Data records
------------------------------

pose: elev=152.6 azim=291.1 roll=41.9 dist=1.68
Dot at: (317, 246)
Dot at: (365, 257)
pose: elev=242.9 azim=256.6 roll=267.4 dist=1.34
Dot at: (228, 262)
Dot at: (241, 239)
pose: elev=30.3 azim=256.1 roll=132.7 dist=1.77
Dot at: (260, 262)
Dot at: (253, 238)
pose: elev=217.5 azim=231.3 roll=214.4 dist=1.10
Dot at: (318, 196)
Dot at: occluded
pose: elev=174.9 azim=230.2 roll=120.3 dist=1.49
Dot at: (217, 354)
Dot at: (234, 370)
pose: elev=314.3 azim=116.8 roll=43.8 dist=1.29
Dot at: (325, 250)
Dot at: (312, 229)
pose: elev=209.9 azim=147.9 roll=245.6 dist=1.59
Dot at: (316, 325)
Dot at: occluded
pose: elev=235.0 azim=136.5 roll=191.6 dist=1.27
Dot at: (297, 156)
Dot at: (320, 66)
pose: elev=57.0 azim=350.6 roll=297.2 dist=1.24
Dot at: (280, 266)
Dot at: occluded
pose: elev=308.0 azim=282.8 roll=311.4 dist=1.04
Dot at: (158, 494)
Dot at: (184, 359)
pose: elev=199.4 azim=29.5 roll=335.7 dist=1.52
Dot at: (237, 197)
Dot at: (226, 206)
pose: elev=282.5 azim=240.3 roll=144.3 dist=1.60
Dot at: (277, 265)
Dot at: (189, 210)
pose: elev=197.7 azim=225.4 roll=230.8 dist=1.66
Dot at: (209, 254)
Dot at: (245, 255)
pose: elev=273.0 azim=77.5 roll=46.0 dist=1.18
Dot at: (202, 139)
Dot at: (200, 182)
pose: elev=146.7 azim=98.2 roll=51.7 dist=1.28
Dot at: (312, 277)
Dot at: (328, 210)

------------------------------

Rewrite all the records, substituting "camera" for every "pose" and leaving everything else unchanged.

Exercise output:
camera: elev=152.6 azim=291.1 roll=41.9 dist=1.68
Dot at: (317, 246)
Dot at: (365, 257)
camera: elev=242.9 azim=256.6 roll=267.4 dist=1.34
Dot at: (228, 262)
Dot at: (241, 239)
camera: elev=30.3 azim=256.1 roll=132.7 dist=1.77
Dot at: (260, 262)
Dot at: (253, 238)
camera: elev=217.5 azim=231.3 roll=214.4 dist=1.10
Dot at: (318, 196)
Dot at: occluded
camera: elev=174.9 azim=230.2 roll=120.3 dist=1.49
Dot at: (217, 354)
Dot at: (234, 370)
camera: elev=314.3 azim=116.8 roll=43.8 dist=1.29
Dot at: (325, 250)
Dot at: (312, 229)
camera: elev=209.9 azim=147.9 roll=245.6 dist=1.59
Dot at: (316, 325)
Dot at: occluded
camera: elev=235.0 azim=136.5 roll=191.6 dist=1.27
Dot at: (297, 156)
Dot at: (320, 66)
camera: elev=57.0 azim=350.6 roll=297.2 dist=1.24
Dot at: (280, 266)
Dot at: occluded
camera: elev=308.0 azim=282.8 roll=311.4 dist=1.04
Dot at: (158, 494)
Dot at: (184, 359)
camera: elev=199.4 azim=29.5 roll=335.7 dist=1.52
Dot at: (237, 197)
Dot at: (226, 206)
camera: elev=282.5 azim=240.3 roll=144.3 dist=1.60
Dot at: (277, 265)
Dot at: (189, 210)
camera: elev=197.7 azim=225.4 roll=230.8 dist=1.66
Dot at: (209, 254)
Dot at: (245, 255)
camera: elev=273.0 azim=77.5 roll=46.0 dist=1.18
Dot at: (202, 139)
Dot at: (200, 182)
camera: elev=146.7 azim=98.2 roll=51.7 dist=1.28
Dot at: (312, 277)
Dot at: (328, 210)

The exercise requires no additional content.